Though One Be Lo has been an underground hip-hop legend for nearly a decade since his Binary Star dropped Masters of the Universe, he's still pretty slept-on, some of which you can blame on geography. He hails from Pontiac, Michigan, a depressed rustbelt burg about an hour north of Dilla's Detroit stomping grounds, which he spends The R.E.B.I.R.T.H.'s “Born N Raised” extolling. You can't blame Lo for being a little homesick; his last disc, 2005's S.O.N.O.G.R.A.M., came out on Fat Beats, but he got so tired of waiting for them to release its follow-up, he's dropping R.E.B.I.R.T.H. on his own.

Part of the “R.E.” here is the jump in production, with beats from more than half a dozen producers, running the gamut from Jay-Z-ish “Show 'Em What You Got” live-sounding burners to slower, more winding indie-hop funk. For the most part, Lo holds his own, though the busier tracks can make it a challenge for his verses to find their footing.
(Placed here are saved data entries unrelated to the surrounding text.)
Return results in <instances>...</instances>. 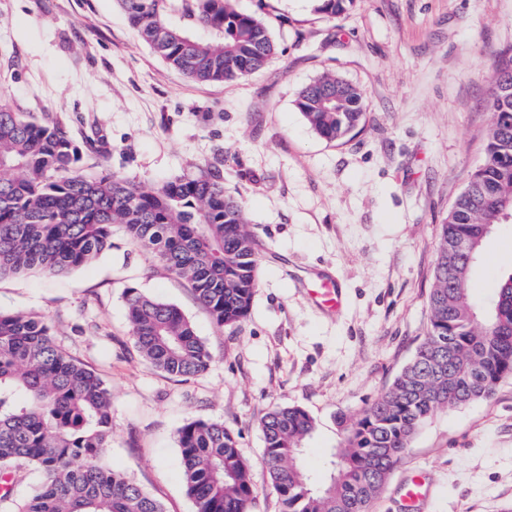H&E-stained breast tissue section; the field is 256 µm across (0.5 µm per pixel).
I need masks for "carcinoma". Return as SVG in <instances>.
Segmentation results:
<instances>
[{"label": "carcinoma", "mask_w": 512, "mask_h": 512, "mask_svg": "<svg viewBox=\"0 0 512 512\" xmlns=\"http://www.w3.org/2000/svg\"><path fill=\"white\" fill-rule=\"evenodd\" d=\"M355 0H313L334 18ZM139 38L196 83H224L262 70L277 46L235 0H118ZM309 127L340 141L359 127L364 94L325 73L298 94ZM485 161L441 224L429 326L391 385L347 424L329 483L295 463L315 431L300 406L261 420V465L282 512H369L420 427L438 410L493 395L512 377V272L476 306L469 281L494 228L512 221V47L498 57L489 98ZM82 148L54 122L0 105V277L58 275L91 263L120 230L168 272L191 284L219 329L241 322L259 286L261 244L241 200L218 172L162 184L79 171ZM467 241L472 251L459 248ZM139 355L174 377L205 373L211 355L184 313L135 288L124 292ZM112 440L105 381L55 343L44 316L0 311V504L8 512H164L162 504L102 462ZM182 476L197 512H251L256 498L237 436L195 419L177 433ZM45 476L29 499L14 497L20 465Z\"/></svg>", "instance_id": "cac0c4a2"}]
</instances>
On “Headlines,” a Texture-produced beat that leaps out from the speakers like Obie Trice producer Emile channeling the White Stripes, Lo steps up to the crash-and-boom melody with internal rhymes: “They got technology and . . . democracy/But all I can see is chaos, monopoly/Robbery, mockery, hypocrisy, debauchery.”

Not every track needs the lengthy movie dialogue, which, though better than skits, makes you want to hear more Lo and less Netflix (especially “War”). By the time “Gray” comes around, Lo hits his stride on the lushest, slowest cut here-and his best. It's a to-and-fro, slow-mo soul shuffle with smooth jazz horns and frothy strings produced by D.L. Jones. Lo turns in a performance worthy of Rakim, riffing on gray as an inner-city state of mind, being mixed race and getting jacked around by the music industry, in pure lyrical and musical bliss. It's as chill as it is chilling.